Germany falls, or fell at some stage of its recent history, into both of your categories. To this day, the two highest German courts - the Federal Constitutional Court (Bundesverfassungsgericht) for the interpretation of the constitution, and the Federal Court of Justice (Bundesgerichtshof) as the highest court in criminal and private law matters are both located in the other wise unimportant provincial town of Karlsruhe. And capital-wise, Berlin was proclaimed the capital of reunited Germany in 1991, but it wasn’t until 1999 that meaningful government business moved there.

My favorite Final Jeopardy puzzle:

Category: American Presidents
Answer: He was the President whose capital city was Richmond, Virginia

That’s an unfair question, because the wording implies “U.S. president.”

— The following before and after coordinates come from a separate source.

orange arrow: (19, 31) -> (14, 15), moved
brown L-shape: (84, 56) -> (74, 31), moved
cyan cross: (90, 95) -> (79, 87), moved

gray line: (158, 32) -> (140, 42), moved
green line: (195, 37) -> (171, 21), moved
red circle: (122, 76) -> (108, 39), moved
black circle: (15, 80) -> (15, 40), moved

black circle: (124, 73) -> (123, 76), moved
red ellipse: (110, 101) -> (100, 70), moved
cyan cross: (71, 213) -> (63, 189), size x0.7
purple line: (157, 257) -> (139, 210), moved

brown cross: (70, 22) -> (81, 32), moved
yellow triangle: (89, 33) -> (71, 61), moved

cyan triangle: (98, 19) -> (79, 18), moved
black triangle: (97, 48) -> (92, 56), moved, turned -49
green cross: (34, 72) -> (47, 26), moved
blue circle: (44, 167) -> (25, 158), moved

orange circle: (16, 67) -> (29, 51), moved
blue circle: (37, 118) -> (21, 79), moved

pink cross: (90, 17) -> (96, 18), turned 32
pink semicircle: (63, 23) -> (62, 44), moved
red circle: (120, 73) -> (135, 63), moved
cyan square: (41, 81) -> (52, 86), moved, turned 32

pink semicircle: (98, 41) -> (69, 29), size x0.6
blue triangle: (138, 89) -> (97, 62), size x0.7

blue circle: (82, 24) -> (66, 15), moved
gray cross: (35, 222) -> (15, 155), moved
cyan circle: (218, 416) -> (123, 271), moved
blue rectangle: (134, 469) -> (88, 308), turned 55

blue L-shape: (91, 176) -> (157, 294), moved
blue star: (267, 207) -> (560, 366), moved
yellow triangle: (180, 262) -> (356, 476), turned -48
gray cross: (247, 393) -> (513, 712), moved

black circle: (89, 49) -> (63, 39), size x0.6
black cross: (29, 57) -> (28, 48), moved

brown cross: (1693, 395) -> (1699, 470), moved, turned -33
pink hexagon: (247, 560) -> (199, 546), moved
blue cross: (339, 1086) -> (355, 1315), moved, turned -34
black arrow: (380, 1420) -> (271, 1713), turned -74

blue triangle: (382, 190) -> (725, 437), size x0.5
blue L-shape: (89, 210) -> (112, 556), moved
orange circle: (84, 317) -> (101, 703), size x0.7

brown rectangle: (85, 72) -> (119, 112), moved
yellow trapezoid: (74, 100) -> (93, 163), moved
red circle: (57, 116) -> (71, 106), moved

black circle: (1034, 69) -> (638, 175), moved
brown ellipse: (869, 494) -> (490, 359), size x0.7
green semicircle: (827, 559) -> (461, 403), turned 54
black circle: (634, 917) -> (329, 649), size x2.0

Ah, but it doesn’t SAY “U.S. President”! It’s a completely fair Final Jeopardy. It’s twisty, because it allows the reader to make their own assumptions, but it doesn’t reinforce any of those assumptions. The CSA was most definitely a quasi-nation on the American supercontinent, and they had a president whose capital was Richmond, Virginia, for a while.
*I admit, I am somewhat biased, since this is the kind of clue that, if I found it in my crossword, I’d strain for days to get, then figure out from cross clues, and just look at it and shake my head with a profound sense of admiration for the twisted mind that wrote it.

The CSA was not recognized as a legit government by anyone of importance, and thus Jefferson Davis wasn’t President of anything. Hey, almost every year some crazy person claims to the President, but no one accepts them either.

If you want to play that game, concoct a similar question using Sam Houston, who was president of the Texas Republic.